本文

長崎帆船祭りと龍馬伝の旅(クルージング)

 昨年行くことができなかった長崎帆船祭りと龍馬伝の旅に出かけることにした。24日の朝7時に田川君に我が家まで迎えに来てもらった。同乗して来た若者がいた。アレン隼人君である。彼は田川君の姉君の息子だそうだ。そして彼はカリフォルニア在住で、長崎のおばあちゃん家に来ていてクルージングに同行することを望んで熊本に来たのである。それから新しくヨット仲間になったN氏を迎えに行った。そして、天草へ向かった。
 途中ヒライでお弁当と飲み物を購入して桟橋に向かった。今日はRKKカップヨットレースの前夜祭があるので、駐車場はいっぱいではなかろうかと思っていたが、まであまり来ていないようだ。荷物と水を積み込むとエンジンをスタートさせて早速離岸した。
 長崎出島ハーバーに24・25日の係留予約を入れたが、長崎も25日にヨットレースがあり、そのため24日は満杯でとれなかった。そこで、茂木港に向かうことにした。風はない。機走で行くことにした。無風ではあるが、機走なので見かけの風はあり、カンカン照りではなかったので、恐れていたほど熱くはなかった。

課題 1
一覧の冒頭から「1L0 0V264H197L238 159L264」を含む行まで(両端を含む)を、空行を除いた番号付きリストに書き直してください。画像は省いてください。
この一覧は上の本文とは関係ありません。

資料
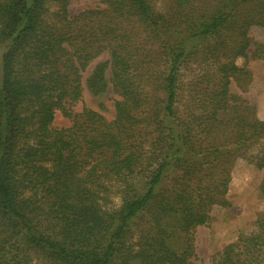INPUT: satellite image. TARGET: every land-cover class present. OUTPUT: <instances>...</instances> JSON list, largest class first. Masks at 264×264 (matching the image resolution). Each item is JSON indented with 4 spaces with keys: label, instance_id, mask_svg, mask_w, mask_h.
<instances>
[{
    "label": "trees",
    "instance_id": "1",
    "mask_svg": "<svg viewBox=\"0 0 264 264\" xmlns=\"http://www.w3.org/2000/svg\"><path fill=\"white\" fill-rule=\"evenodd\" d=\"M74 1L0 0V264H197L238 159L264 168V119L231 91L237 59L264 56V0ZM103 53L89 81L112 119L72 110ZM212 264H264V210Z\"/></svg>",
    "mask_w": 264,
    "mask_h": 264
},
{
    "label": "rangeland",
    "instance_id": "2",
    "mask_svg": "<svg viewBox=\"0 0 264 264\" xmlns=\"http://www.w3.org/2000/svg\"><path fill=\"white\" fill-rule=\"evenodd\" d=\"M170 0H156V7L162 11H169ZM200 2L214 3L218 0H199ZM97 0H78L69 5L70 15H75L82 10L93 7ZM50 13L58 10V4L51 2ZM250 36L254 40L264 43V27L254 25L250 28ZM252 48H249V52ZM1 54L0 51V77H1ZM264 55V53H263ZM108 59V54L103 53L95 58L83 72V95L82 99L73 106L72 110L80 111L82 107L88 106L108 119L115 114L114 100L117 97L109 83L99 92L90 88L89 81L95 68ZM239 66L250 72L247 77L241 76L240 81H233L231 91L236 96H242L256 104L257 114L264 119V56L260 58L249 57L237 59ZM110 78V71H107ZM246 80L245 89L242 88L243 80ZM56 127H68L71 125L70 117L58 110L54 120ZM264 179V168H258L247 159L240 158L233 167L231 181L227 192L229 206H215L211 211V220L206 225L198 226L193 232V244L197 264H212L213 257L227 244L237 240L241 234H246L254 229L257 217L264 210V201L259 191V185ZM115 205L120 203V197L114 195ZM48 258L37 256V264L51 263ZM49 262V263H48Z\"/></svg>",
    "mask_w": 264,
    "mask_h": 264
}]
</instances>
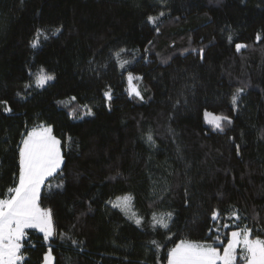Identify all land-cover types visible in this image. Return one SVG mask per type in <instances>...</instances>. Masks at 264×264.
Masks as SVG:
<instances>
[{
    "label": "trees",
    "instance_id": "obj_1",
    "mask_svg": "<svg viewBox=\"0 0 264 264\" xmlns=\"http://www.w3.org/2000/svg\"><path fill=\"white\" fill-rule=\"evenodd\" d=\"M42 68L55 79L40 89ZM0 101L12 108L0 104V199L28 132L51 126L61 140L39 201L55 234L29 230L23 264L49 247L54 264H168L181 240L223 251L234 230L264 239V0H0ZM206 111L231 123L214 129ZM124 196L141 224L109 203Z\"/></svg>",
    "mask_w": 264,
    "mask_h": 264
},
{
    "label": "snow or ice",
    "instance_id": "obj_2",
    "mask_svg": "<svg viewBox=\"0 0 264 264\" xmlns=\"http://www.w3.org/2000/svg\"><path fill=\"white\" fill-rule=\"evenodd\" d=\"M161 11L159 16H163ZM148 22L155 24L158 17L149 16ZM60 29L57 28L53 35H57ZM44 35L38 30L33 39L32 47L36 48L40 45V38ZM47 39V37H45ZM231 41V36L228 37ZM261 36L257 34L256 41L259 42ZM244 44H237L236 51L239 52L245 48ZM125 49H120L115 53V58L123 69L127 60L121 59V54ZM201 56L203 50L201 49ZM55 76L47 73L43 68L35 74V87L43 89L50 81H53ZM130 85L129 95L143 99L137 87L132 86L133 76L131 73L127 76ZM25 88L31 87L26 84ZM243 89H237L236 94L232 96V104L236 105L240 93ZM19 95V93L17 94ZM105 98L111 101V92L104 93ZM76 100V97H71L69 100L61 101L65 106ZM4 105L3 111L10 113L12 108L8 106L7 101H0ZM91 115L89 109L86 113ZM204 118L207 124L214 129L223 130V122L231 123V120L225 116H217L211 112H205ZM70 139V138H69ZM148 140L152 141L151 135ZM63 164V156L61 153V140L53 135L51 126L38 125L27 133L21 141L19 147V172L18 181L15 186L7 189V197L0 199V264H23L24 255L22 253L23 241L27 235L26 230L37 229L43 233L45 241H49L55 234V229L52 221L51 210H46L40 207V192L45 185V181L55 177ZM51 187V185H49ZM62 188L63 185H56ZM131 197L124 196L117 198L115 202L109 201L113 208L120 209L126 214L130 213L129 218H134L137 225L141 224V219L136 217L134 212H131ZM219 212L216 211L212 215L213 220H217ZM172 214L167 213L157 218L152 217L154 227L167 229ZM233 218L239 220L240 217L235 212ZM218 244L225 242L216 237ZM75 243V241H73ZM153 244L156 242L153 241ZM242 252L241 259L244 264H264V239L252 238L251 229L234 230L230 233V238L227 240L226 247L223 251L219 247H214L206 242H193L189 240H181L179 244L171 249L168 253V264H237V250ZM44 264H54L52 250L49 247L44 256Z\"/></svg>",
    "mask_w": 264,
    "mask_h": 264
},
{
    "label": "rangeland",
    "instance_id": "obj_3",
    "mask_svg": "<svg viewBox=\"0 0 264 264\" xmlns=\"http://www.w3.org/2000/svg\"><path fill=\"white\" fill-rule=\"evenodd\" d=\"M207 112H209V111H207ZM205 113V112H204ZM212 113V112H211ZM214 114V113H213ZM214 115H216V114H214ZM217 116H219V115H217ZM204 121H205V118H204ZM205 123H206V121H205ZM207 124V123H206ZM207 125H209V124H207ZM209 126H211V125H209ZM212 127V126H211ZM62 153V152H61ZM63 165V164H62ZM62 165H61V167H62ZM29 230H36V231H38L37 229H28V230H26V232L28 233L29 232ZM39 232V231H38ZM39 233H41V232H39ZM41 234H43V233H41ZM44 235V234H43ZM238 250H240V249H238ZM241 251V250H240ZM241 256H242V254H241ZM44 264V263H43Z\"/></svg>",
    "mask_w": 264,
    "mask_h": 264
}]
</instances>
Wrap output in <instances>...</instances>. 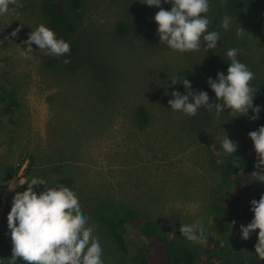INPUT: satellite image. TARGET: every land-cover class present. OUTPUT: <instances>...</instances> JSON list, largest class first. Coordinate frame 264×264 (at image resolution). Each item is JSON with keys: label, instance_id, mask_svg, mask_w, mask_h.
I'll use <instances>...</instances> for the list:
<instances>
[{"label": "rangeland", "instance_id": "obj_1", "mask_svg": "<svg viewBox=\"0 0 264 264\" xmlns=\"http://www.w3.org/2000/svg\"><path fill=\"white\" fill-rule=\"evenodd\" d=\"M25 1L15 0L9 5L15 11L0 15V84L12 89L18 100L12 123L0 121V173L22 161L0 188V264H9L12 255L8 213L13 197L26 190L34 176L48 187L60 185L62 177L72 179L69 188L89 223L96 225L104 264L125 262L99 219L102 212L111 215L130 208L171 225L202 218L206 230L212 229L213 217H223L221 228L228 226L227 215L234 210L223 205L234 208L239 200L233 184L218 171L223 159L217 154H228L222 147L227 135L238 144L230 155L242 162L253 158L255 166L257 154L248 133L255 131L258 119H249L251 109L238 117L228 109L219 117L204 107L195 116L173 111L168 104L173 87L181 94L190 90H180L171 80L178 81L174 75L179 71L201 73L237 48L244 50L238 59L255 74L250 83L255 87L264 81V7L244 6L225 30L220 26L223 0H210L208 30L219 32L217 46L206 51L205 42L199 51L180 53L160 43L154 20L159 7L141 0H86L83 13L70 15L74 30L67 33L52 29L40 0L24 8ZM117 21L127 25L121 35L114 30ZM40 24L70 42V54L61 56L71 61L67 67L56 59L49 64L54 55L35 43L30 55H22L27 48L23 41ZM239 25L246 31L242 36H237ZM138 106L146 110L143 124L137 121ZM29 155L33 163L25 172ZM34 190L44 191L45 185ZM243 203H238V211ZM209 235L211 246L233 249L229 264H245L244 246H237L233 236L219 239L215 231ZM17 264L27 262L19 258Z\"/></svg>", "mask_w": 264, "mask_h": 264}, {"label": "clouds", "instance_id": "obj_2", "mask_svg": "<svg viewBox=\"0 0 264 264\" xmlns=\"http://www.w3.org/2000/svg\"><path fill=\"white\" fill-rule=\"evenodd\" d=\"M148 6H157L159 11L154 20L158 27L156 30L160 43L166 44L173 51L185 53L199 51L206 42L205 50H212L217 46L220 34L209 31L212 21L207 13L210 10V0H163L170 3V10L161 7L162 0H141ZM15 0H0V15H5L10 9L9 5ZM231 18L225 16L220 26L228 30ZM19 28L11 33L15 37ZM246 31L239 25L237 36L244 35ZM22 55L28 56L33 52L32 44L39 50L57 58L70 54V42L58 38L57 34L48 26L40 24L32 30ZM243 49L231 48L227 51L230 60L225 72H218L216 79L208 78V84L214 91L216 102H211L207 91H193L189 80H183V86L190 91L181 94L179 91L171 93L173 99L168 101L173 111H181L188 116H195L201 107L209 111L215 110L217 117L228 109L232 117L247 115L251 109L254 113L249 117L254 121L259 119L261 107L254 105V94L259 87L250 82L255 74L250 68L238 59ZM69 64V59L62 61ZM177 84L173 79L171 85ZM248 136L252 139L257 154L255 172L258 181L264 182V126L250 131ZM222 147L226 153L237 151L238 144L230 140L227 135L222 140ZM24 184V183H23ZM28 187L22 192H16L8 213V228L11 231L12 255L9 264H17L19 258L27 264H104L103 249L100 239L95 235L96 225L90 224V217L83 213L77 194L64 185L48 187L46 181L40 177H32L27 182ZM45 185V190L37 193L35 188ZM250 211L254 217L247 226L241 225V238L247 240L251 233L259 229L258 241L255 244L257 256L264 260V194L260 199L250 201ZM180 233L189 241L199 244L207 243L206 228L202 218L190 224H181Z\"/></svg>", "mask_w": 264, "mask_h": 264}, {"label": "trees", "instance_id": "obj_3", "mask_svg": "<svg viewBox=\"0 0 264 264\" xmlns=\"http://www.w3.org/2000/svg\"><path fill=\"white\" fill-rule=\"evenodd\" d=\"M30 2L31 0H26L23 4L24 8L30 5ZM85 3L86 0H40L39 7L52 29L56 32L67 33V31L72 32L74 30V23L70 15L76 18L83 13ZM171 6L170 3H163L162 0L161 7L170 10ZM244 6L262 8L264 7V0H223L222 10L225 16L235 18ZM126 29L127 25L123 21L115 22L114 30L117 34H123ZM63 58L54 56L48 60V63L51 64L56 59L67 67L68 64L62 62ZM228 63H230V60L226 54L221 56L220 60L204 66V71L201 73L199 71V74L191 73V75H187L179 71L174 75L178 77L176 85L180 87V90L184 89L185 91L187 88H184L183 80L187 79L190 81L193 91H207L210 101L216 102L215 93L208 82L205 81V77L211 75L213 79H216L218 72L226 73ZM201 69L203 70V66H201ZM201 78L204 79L203 82L200 81ZM255 87L259 88L254 94L253 103L261 107L259 119L256 123L255 130H257L259 126H264V81ZM172 90L176 89L173 87ZM17 107L18 100L15 92L0 84V121L4 119L8 123H12V116ZM136 113L137 121L140 124L145 123L147 120L145 108L138 106ZM233 154L235 155V153ZM230 156L229 154H226V156L217 154V157H222L223 159L222 163L217 165V167L222 178H225L226 181L232 183L235 187V197L239 201H237L234 208L229 204H227V207L223 205L227 211L234 210V212L231 211L230 216L227 215L229 224L225 228H221L223 217H213V227L206 230L208 241L204 245L186 239L179 231V224L171 225L166 222L146 219L130 208H122L111 215L104 212L99 214V219L107 226L108 232L116 243L125 264H229L230 256H233V249L229 248V245L220 243L218 247L211 246V241L209 240V232L211 231H215L219 239L222 237L230 239L233 236L237 246H244L245 264H257L255 244L258 241L259 229L254 230L250 238L244 240L241 238L240 226H247L253 219L254 213L250 211V201L252 199L258 201L261 195L264 194V183L258 181L255 176L256 173H253L257 170L253 164V158H245V161L242 162L241 157L237 156L236 159V157ZM21 162L20 160L15 166L8 165L3 168L4 172L0 173V188L6 177H10V174L18 171ZM32 163L33 157L29 155V162L25 172L30 170ZM262 166L264 167V165ZM239 170H241V173H239ZM59 182L61 183L60 185L70 187L72 179L62 177ZM241 201L244 202L242 205L243 210L238 211V203ZM212 204L213 211H215L217 204L215 202H212ZM226 230L229 231L224 236L223 234L226 233ZM260 264H264V260H261Z\"/></svg>", "mask_w": 264, "mask_h": 264}]
</instances>
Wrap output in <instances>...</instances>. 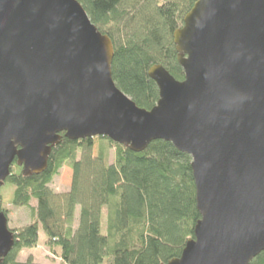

課題 2
本文によると、長崎出島ハーバーで24日の係留予約が取れなかったのはなぜですか?

解答 1
1. INPUT: satellite image. TARGET: every land-cover class present. OUTPUT: <instances>...</instances> JSON list, largest class first. Masks at 264×264 (matching the image resolution). Each item is JSON indented with 4 spaces with keys: label, instance_id, mask_svg, mask_w, mask_h.
2. <instances>
3. [{
4.     "label": "trees",
5.     "instance_id": "1",
6.     "mask_svg": "<svg viewBox=\"0 0 264 264\" xmlns=\"http://www.w3.org/2000/svg\"><path fill=\"white\" fill-rule=\"evenodd\" d=\"M74 1L0 0V264H197L238 159L264 168V119L231 91L237 59L264 56V0ZM103 53L89 81L112 119L72 110ZM212 264H264V210Z\"/></svg>",

解答 2
長崎でも25日にヨットレースがあり、そのため24日は満杯だったからです。